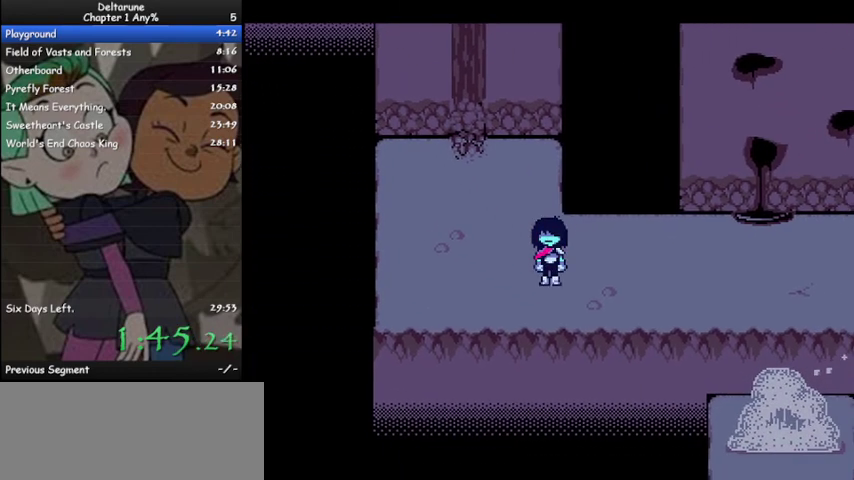
{"keys": ["ctrl", "right", "shift"], "events": []}
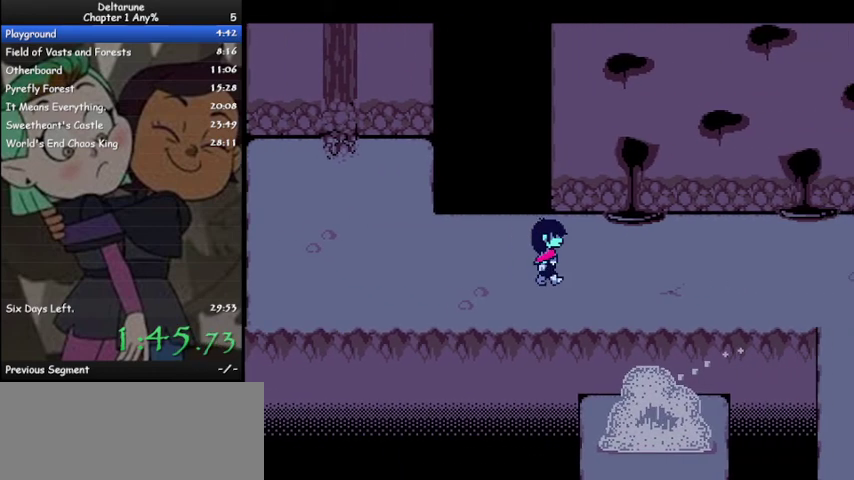
{"keys": ["ctrl", "right", "shift"], "events": []}
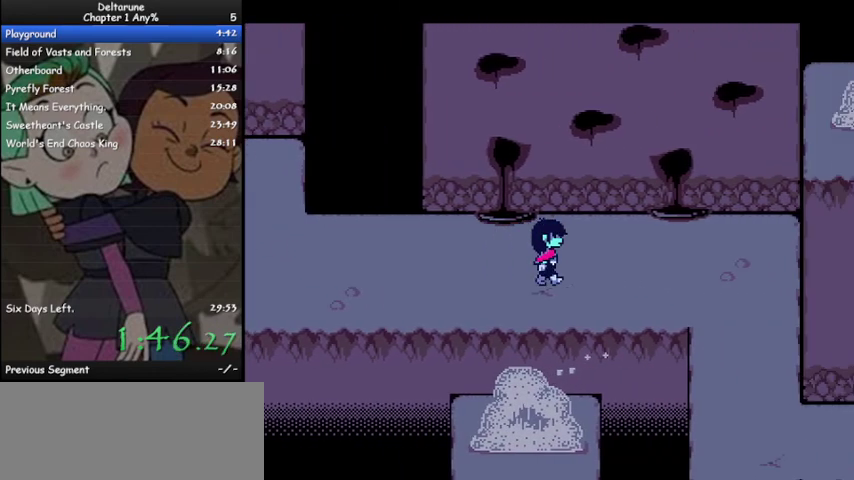
{"keys": ["ctrl", "right", "shift"], "events": []}
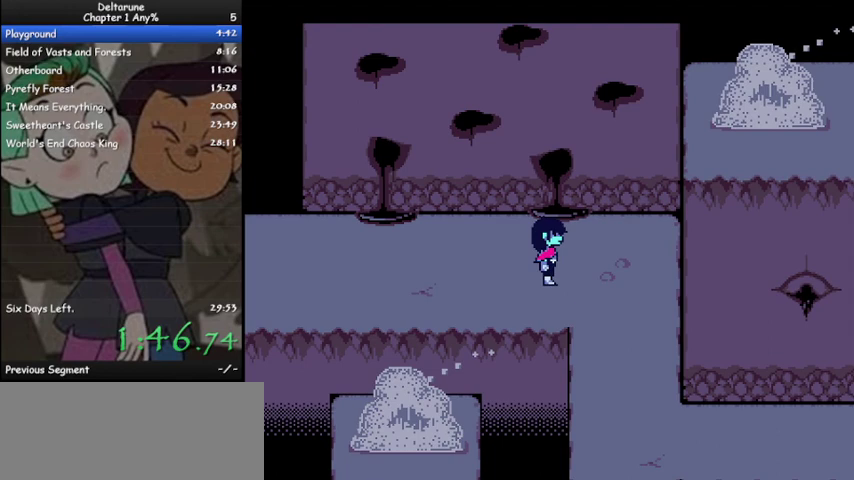
{"keys": ["ctrl", "down", "shift"], "events": [[133, "down", "down"], [300, "right", "up"]]}
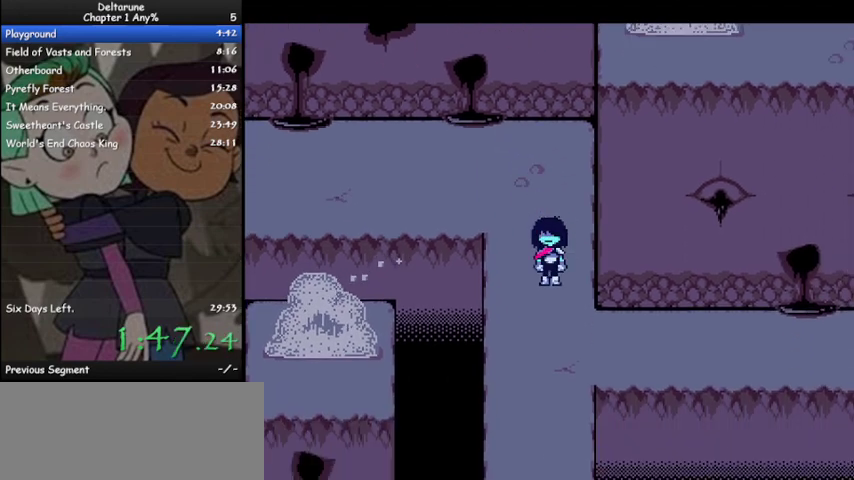
{"keys": ["ctrl", "right", "shift"], "events": [[167, "right", "down"], [233, "down", "up"]]}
------------------------------------------------------------------------
Transcribe the whole listing exactly but exclude images.

{"keys": ["ctrl", "right", "shift"], "events": []}
{"keys": ["ctrl", "right", "shift"], "events": []}
{"keys": ["ctrl", "right", "shift"], "events": []}
{"keys": ["ctrl", "down", "shift"], "events": [[133, "down", "down"], [300, "right", "up"]]}
{"keys": ["ctrl", "right", "shift"], "events": [[167, "right", "down"], [233, "down", "up"]]}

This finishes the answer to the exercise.